Acoustic guitar great Peppino D’Agostino discusses his journey as a musician
Few individuals can push the acoustic guitar to its absolute expressive limits. Fingerpicking prodigies, like Laurence Juber, Leo Kottke, and Tommy Emmanuel, are able to create the sound and energy of a full band with nothing but two hands, a modest steel string, and relentless dedication to their craft. Among these master pickers towers Peppino D’Agostino, a man whose remarkable journey to mastery started at the age of 10.
“I remember watching my cousin play guitar, and I was fascinated by looking at his fingers on the fret board and the sound that was coming out of this electric guitar,” D’Agostino says of his first encounter with the instrument. “I loved it.”
By the time he was 18, he was performing original material and covers in front of crowds, but it wasn’t until later in life that he found the influences that helped define his signature sound. “A friend of mine gave me a vinyl by Leo Kottke, John Fahey, and Peter Lang, and all the Takoma Records players, and I was really intrigued by the sound of the steel string, and that’s why I started.”
Since that moment, he became obsessed with reproducing the music of his heroes. “Leo Kottke definitely was one of my first influences on the acoustic guitar,” he says. “I remember trying to understand what he was doing … there were no DVDs or books like now—or, you know, Internet. I was using the needle [on the records] to find out what he was doing, up and down with the needle, going crazy as a teenager.”
D’Agostino describes himself as, “a fingerstylist whose music is classical Brazilian Jazz—with a lot of influence from movie soundtracks and traditional Irish music.” Today, he has 45 years of experience on the guitar and his ease with the instrument allows him to create and play stunning compositions. With percussive slaps and deft fingers he creates rhythms and bass lines that saunter and gallop over intricate melodies and quivering harmonics, entrancing the listener.

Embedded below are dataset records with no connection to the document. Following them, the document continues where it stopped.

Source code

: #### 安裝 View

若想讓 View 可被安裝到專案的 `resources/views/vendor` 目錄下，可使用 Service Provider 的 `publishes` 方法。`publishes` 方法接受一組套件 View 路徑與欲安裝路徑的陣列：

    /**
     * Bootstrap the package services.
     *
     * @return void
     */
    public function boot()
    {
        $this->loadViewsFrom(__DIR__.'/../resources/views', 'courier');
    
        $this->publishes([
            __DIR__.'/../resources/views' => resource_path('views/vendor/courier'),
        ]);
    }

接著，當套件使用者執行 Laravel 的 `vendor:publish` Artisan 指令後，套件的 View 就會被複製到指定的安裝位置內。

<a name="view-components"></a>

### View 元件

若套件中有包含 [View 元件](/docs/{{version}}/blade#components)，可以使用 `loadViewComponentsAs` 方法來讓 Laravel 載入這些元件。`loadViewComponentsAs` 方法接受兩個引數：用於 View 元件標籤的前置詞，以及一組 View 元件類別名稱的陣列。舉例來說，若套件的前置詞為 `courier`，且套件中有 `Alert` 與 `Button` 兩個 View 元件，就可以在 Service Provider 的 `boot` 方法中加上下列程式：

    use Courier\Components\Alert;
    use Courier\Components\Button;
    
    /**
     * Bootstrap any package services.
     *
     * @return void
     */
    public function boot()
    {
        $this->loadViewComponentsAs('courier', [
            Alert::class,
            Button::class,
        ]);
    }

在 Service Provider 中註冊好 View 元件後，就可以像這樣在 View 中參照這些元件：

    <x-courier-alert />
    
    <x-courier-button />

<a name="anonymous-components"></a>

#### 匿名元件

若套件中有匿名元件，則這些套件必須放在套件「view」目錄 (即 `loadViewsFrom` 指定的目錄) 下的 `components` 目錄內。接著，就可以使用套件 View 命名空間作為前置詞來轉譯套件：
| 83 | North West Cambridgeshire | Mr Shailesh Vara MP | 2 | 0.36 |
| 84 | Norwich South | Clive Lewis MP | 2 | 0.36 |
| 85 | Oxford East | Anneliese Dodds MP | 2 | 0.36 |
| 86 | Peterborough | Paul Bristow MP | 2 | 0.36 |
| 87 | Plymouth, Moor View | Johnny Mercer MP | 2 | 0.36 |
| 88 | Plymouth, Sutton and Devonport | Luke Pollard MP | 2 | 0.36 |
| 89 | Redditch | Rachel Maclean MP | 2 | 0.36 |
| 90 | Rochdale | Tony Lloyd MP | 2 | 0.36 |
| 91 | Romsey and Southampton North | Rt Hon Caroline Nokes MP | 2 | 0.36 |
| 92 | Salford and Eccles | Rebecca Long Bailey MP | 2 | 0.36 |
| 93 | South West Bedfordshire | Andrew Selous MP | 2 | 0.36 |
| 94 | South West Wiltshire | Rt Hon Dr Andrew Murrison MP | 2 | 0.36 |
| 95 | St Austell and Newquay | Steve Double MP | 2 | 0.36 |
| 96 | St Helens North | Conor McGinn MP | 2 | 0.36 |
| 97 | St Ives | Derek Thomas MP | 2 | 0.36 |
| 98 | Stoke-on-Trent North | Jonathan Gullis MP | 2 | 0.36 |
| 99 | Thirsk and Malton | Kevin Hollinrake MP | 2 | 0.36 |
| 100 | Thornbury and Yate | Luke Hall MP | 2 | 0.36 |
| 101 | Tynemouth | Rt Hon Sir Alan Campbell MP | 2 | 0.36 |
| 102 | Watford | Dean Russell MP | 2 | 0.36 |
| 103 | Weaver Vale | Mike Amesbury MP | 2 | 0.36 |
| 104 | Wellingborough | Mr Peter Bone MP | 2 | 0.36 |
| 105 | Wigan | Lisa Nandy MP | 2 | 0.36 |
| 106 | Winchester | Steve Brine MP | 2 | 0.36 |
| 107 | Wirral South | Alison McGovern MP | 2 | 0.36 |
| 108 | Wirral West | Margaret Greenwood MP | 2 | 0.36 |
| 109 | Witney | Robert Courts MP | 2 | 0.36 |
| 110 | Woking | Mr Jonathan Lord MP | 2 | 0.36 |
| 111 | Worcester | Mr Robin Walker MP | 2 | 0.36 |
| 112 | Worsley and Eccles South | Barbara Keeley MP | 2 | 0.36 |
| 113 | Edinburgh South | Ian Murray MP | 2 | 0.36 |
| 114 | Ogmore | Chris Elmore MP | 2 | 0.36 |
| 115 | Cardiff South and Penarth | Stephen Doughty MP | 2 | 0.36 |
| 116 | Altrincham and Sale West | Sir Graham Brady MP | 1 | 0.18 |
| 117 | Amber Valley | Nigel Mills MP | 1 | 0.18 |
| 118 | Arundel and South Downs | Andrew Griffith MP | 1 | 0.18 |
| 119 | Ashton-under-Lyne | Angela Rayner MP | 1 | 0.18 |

“Music, in my opinion, is the highest art form because it’s really untouchable,” he says. “You cannot touch music, and it’s still so powerful. I mean, you listen to music and you cry or you laugh, it’s such a powerful medium, the most powerful one. Music has been played for thousands of years at funerals, weddings, you know, played to support people. It has been part of humankind since we were put on this earth.”
D’Agostino has earned critical acclaim—he was voted Best Acoustic Guitarist in 2007 by the readers of Guitar Player magazine—and has cemented his position as a world class guitarist, recently touring with fellow virtuosos Eric Johnson and Andy Mckee. “It was fantastic for me to play with them,” says D’Agostino, “Especially at the end, we played four songs together and it was really magical … I recently played with Laurence Juber and Martin Taylor, and it’s wonderful to play duets and trios.
“It’s fabulous to collaborate with other guitarists, but I also like to play with a drummer like Jeff Campitelli,” he says of his current project. “It’s an interesting combination because of guitar and drums and percussion. It’s quite unusual, it’s beautiful, [and] I love it. I’ll be playing also some solo guitar pieces too, as well as singing a few songs in Italian and English.”
Whether performing in a group or as a soloist, D’Agostino has one thing in mind: “For me, to be a musician is a mission. I have this mission of making an audience feel something. When I perform, the main goal for me is to look [at] them after I play a song and see maybe some people with tears in their eyes, or smiling—for a moment, I took them away from their trouble or from their thoughts. Music is the great helper.”